Offred · 11/07/2018 19:38

The fact that some people want these things to be recategorised as based on identity not on biology is the whole entire problem.

They will always be based on biology. A transman cannot identify out of menstruation, they need medical intervention for this.

FloralBunting · 11/07/2018 19:41

Nope. The basis of gender ideas is sex, not the other way around. The basis of feeling safe in a sex segregated space for me is the lack of penis owner being a) able to access me with his eyes or penis, or b) make me feel uncomfortable because he is the sex that often do that.

The gender markers in our culture that denote penis owners are not the basis for sex segregation.

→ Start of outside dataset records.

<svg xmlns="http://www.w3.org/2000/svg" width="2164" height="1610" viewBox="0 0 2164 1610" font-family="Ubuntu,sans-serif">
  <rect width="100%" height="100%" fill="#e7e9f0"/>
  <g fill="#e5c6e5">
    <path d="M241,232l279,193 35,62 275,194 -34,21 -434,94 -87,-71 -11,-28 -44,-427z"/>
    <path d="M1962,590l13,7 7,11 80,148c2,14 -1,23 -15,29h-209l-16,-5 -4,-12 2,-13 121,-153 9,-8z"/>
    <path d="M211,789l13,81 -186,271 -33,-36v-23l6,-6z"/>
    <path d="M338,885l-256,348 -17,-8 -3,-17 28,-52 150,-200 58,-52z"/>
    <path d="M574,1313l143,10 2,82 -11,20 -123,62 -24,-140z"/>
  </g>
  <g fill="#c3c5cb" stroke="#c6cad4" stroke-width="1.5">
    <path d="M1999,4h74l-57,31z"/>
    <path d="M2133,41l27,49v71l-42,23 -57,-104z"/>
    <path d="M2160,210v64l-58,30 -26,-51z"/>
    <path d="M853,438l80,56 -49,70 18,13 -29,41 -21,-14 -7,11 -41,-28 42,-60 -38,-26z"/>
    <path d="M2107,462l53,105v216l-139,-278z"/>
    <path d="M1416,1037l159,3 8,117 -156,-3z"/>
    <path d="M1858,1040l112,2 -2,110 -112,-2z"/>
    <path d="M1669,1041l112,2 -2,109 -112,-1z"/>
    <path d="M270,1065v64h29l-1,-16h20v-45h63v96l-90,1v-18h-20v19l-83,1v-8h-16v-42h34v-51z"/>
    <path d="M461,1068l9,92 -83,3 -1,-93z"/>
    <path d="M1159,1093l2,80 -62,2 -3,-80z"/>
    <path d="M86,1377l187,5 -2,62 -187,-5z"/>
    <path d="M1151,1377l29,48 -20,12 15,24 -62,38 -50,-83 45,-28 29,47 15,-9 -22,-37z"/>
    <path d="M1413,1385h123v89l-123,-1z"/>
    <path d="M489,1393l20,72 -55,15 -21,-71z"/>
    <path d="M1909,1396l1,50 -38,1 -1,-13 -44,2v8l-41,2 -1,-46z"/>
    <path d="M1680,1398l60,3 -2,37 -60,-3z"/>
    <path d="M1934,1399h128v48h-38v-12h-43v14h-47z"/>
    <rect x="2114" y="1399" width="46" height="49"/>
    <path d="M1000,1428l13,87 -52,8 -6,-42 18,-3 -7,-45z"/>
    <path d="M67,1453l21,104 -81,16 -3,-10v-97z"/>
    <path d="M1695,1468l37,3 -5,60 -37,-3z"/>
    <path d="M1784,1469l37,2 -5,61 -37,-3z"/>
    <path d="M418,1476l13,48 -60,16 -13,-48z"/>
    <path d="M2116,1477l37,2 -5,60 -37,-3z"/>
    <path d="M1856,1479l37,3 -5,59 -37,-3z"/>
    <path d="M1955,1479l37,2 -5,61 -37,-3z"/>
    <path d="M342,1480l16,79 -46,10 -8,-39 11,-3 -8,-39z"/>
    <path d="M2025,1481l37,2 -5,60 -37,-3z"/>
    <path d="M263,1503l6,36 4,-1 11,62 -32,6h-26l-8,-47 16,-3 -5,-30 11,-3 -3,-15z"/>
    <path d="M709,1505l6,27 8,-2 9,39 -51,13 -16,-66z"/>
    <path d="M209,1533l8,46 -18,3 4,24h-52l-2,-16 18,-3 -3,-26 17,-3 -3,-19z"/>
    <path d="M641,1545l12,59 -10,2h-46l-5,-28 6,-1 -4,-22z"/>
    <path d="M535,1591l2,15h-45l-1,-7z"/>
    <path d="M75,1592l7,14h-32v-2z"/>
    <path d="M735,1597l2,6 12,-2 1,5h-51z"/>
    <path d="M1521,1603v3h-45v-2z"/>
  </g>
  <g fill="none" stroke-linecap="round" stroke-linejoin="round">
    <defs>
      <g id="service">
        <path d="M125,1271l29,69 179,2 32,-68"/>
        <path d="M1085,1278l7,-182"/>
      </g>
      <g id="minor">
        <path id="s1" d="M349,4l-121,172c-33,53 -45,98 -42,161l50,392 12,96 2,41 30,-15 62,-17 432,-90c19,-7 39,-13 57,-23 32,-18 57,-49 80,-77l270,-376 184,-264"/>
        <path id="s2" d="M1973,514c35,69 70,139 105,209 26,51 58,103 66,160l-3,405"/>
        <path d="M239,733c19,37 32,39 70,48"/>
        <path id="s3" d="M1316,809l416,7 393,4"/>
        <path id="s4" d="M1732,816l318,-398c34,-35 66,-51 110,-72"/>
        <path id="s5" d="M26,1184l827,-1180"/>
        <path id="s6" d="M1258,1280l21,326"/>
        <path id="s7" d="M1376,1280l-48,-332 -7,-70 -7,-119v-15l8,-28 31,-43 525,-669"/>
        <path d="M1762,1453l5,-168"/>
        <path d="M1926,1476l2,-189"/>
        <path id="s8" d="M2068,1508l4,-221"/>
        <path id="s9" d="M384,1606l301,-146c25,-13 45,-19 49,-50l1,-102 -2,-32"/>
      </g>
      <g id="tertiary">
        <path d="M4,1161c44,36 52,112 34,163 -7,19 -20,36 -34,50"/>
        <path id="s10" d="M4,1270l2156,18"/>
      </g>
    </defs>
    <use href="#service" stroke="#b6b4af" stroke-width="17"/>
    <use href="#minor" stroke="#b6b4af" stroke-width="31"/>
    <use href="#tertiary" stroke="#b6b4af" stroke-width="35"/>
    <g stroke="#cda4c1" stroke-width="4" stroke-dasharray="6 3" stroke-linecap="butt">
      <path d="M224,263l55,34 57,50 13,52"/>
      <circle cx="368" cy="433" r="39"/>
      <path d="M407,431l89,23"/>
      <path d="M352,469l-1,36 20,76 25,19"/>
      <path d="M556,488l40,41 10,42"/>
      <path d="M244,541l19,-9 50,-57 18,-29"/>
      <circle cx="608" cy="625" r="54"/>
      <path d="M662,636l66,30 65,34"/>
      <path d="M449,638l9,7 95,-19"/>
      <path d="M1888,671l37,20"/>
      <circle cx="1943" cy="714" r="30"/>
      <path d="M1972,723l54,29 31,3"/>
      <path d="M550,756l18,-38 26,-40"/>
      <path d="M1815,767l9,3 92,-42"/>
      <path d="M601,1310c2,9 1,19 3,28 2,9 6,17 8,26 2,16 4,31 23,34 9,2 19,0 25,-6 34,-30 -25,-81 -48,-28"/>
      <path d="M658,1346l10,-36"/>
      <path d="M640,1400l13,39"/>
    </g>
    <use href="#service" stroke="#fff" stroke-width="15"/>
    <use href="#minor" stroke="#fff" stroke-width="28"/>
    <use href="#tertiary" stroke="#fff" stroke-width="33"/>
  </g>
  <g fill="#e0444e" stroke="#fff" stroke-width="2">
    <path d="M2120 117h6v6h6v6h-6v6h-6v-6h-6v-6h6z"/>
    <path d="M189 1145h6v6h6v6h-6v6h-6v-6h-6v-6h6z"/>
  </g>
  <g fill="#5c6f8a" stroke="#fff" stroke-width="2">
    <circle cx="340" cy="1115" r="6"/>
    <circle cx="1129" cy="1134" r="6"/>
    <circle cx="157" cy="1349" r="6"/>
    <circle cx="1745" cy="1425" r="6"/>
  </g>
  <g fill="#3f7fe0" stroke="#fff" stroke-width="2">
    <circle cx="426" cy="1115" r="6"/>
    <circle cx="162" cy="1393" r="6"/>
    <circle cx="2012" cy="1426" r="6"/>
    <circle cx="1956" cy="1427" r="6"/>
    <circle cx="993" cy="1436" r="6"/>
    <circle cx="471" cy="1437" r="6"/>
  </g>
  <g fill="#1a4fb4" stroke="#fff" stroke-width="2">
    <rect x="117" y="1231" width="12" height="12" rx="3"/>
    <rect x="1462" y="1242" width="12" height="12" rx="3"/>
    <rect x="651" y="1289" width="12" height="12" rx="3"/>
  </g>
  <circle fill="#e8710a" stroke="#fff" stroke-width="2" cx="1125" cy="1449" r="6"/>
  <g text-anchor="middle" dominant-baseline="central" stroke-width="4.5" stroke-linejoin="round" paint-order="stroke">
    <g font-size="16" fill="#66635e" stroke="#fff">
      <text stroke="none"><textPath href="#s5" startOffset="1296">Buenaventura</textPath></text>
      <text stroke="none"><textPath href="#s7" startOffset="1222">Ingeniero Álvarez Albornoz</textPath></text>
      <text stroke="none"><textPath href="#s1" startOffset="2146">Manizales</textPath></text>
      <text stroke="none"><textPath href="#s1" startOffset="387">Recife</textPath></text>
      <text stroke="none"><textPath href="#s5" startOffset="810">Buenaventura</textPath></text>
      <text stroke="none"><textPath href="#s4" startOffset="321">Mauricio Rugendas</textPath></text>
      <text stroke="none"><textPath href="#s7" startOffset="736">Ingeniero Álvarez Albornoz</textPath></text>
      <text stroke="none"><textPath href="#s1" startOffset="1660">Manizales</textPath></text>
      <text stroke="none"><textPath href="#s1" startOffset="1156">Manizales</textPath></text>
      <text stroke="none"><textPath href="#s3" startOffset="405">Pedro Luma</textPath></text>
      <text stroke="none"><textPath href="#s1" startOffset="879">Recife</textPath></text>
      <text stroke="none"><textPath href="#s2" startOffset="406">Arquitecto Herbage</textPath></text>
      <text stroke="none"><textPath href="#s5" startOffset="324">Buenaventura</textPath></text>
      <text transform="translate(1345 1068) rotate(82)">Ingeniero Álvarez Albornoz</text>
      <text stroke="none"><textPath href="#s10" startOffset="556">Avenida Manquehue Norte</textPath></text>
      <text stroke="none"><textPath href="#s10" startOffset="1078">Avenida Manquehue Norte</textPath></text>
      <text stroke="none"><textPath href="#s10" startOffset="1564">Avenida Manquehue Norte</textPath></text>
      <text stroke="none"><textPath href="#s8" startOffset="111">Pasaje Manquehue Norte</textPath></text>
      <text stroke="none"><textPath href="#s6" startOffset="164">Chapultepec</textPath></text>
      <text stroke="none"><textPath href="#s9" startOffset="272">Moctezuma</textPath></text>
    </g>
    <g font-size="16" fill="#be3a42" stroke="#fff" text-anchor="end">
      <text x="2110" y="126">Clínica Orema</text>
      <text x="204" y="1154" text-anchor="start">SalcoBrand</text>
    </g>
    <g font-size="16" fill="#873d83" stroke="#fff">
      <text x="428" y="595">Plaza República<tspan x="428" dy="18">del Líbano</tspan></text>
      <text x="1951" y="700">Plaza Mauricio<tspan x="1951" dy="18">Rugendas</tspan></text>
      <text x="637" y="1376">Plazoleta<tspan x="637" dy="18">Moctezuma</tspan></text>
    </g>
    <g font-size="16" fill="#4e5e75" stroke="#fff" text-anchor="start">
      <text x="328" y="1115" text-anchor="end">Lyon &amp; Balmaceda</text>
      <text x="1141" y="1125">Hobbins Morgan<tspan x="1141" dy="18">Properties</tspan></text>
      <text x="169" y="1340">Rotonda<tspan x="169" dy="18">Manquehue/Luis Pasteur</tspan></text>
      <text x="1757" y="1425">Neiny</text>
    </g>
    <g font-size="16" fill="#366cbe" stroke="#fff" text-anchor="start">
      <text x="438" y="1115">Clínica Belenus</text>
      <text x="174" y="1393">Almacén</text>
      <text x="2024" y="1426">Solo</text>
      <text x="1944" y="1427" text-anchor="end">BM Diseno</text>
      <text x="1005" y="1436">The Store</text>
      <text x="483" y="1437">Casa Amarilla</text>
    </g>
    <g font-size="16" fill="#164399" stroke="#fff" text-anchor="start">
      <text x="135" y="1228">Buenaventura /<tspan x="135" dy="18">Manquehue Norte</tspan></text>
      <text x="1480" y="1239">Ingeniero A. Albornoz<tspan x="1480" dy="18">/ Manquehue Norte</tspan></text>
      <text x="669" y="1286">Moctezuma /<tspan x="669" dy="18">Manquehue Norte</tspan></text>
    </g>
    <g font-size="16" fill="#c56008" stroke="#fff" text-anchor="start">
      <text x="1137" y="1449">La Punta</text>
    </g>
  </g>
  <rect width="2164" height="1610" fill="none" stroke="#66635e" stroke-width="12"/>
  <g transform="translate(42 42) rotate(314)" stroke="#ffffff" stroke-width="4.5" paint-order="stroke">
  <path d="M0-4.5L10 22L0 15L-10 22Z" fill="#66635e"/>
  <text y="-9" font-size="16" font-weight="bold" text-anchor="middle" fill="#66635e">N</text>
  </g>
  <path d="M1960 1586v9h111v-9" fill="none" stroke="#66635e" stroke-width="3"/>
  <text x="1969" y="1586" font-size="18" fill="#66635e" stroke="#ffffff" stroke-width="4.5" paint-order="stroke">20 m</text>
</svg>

Not even if you're watching Freaky Friday, Big or any other other screwball comedy and using it to leverage access to women's spaces...

Dottierichardson · 11/07/2018 19:43

Snappity so clearly you don't want to or are unable to define your terms, which makes me sympathetic to posters who have compared them to a 'cult', it reminds me of arguing with evangelical Christians, a pointless task, since no-one can objectively verify the existence of a deity. And so far no-one on these threads or elsewhere has independently verified the notion of a 'feeling of gender' or a 'gender identity'. The material conditions of women, violence and the threat of violence against women by those who are sexed male, whatever their gender identity may be, is however objectively verifiable.

Offred · 11/07/2018 19:44

If you want to impose an identity on other people who don’t identify that way then you cannot ever claim that things like misgendering or sex segregated spaces should be based on how someone personally identifies.

OvaHere · 11/07/2018 19:44

But it is your sense of gender - the difference between men and women as you see them - that makes you feel vulnerable. It is how you map sex onto likely behaviour which makes you feel vulnerable and that is gender. There's nothing wrong with feeling that way, but it is gender despite the gender critical ideology.

I've already told you I don't have a sense of gender so stop 'misgendering' me (That's how this works. Right?)

The rest of that is just word salad. Material reality recognises sex differences not some random feeling in my head which I don't have anyway.

WhereDoWeBeginToCovetClarice · 11/07/2018 19:45

all the posts in FWR about how people associate their identity with menstruation, or giving birth, or breast feeding. Every time someone asserts that things like that matter, they are asserting a gender identity, they are asserting what their womanhood means to them

They are talking about the facts of life not an 'identity'. Weird that you assume it is normal to be so navel gazing and divorced from the reality of one''s life.

Snappity · 11/07/2018 19:47

These are vulnerable women, who if they have been abused are finely tuned into the presence of men. Even if they are nice about someone trans, they may well still feel vulnerable on a psychological level because of their experience. It is deeply ingrain as part of their survival. Your logical brain can not over ride feelings like this (have a read about mind management and the concept of the emotional brain and the logical brain and overcoming anxiety).

I agree, but the vulnerability is based on their ingrained sense of a) who is male and who is female and b) how males may behave in contrast to how women will react. That's gender.The whole point is that our sense of gender is what informs how we think someone will behave based on our assessment of sex.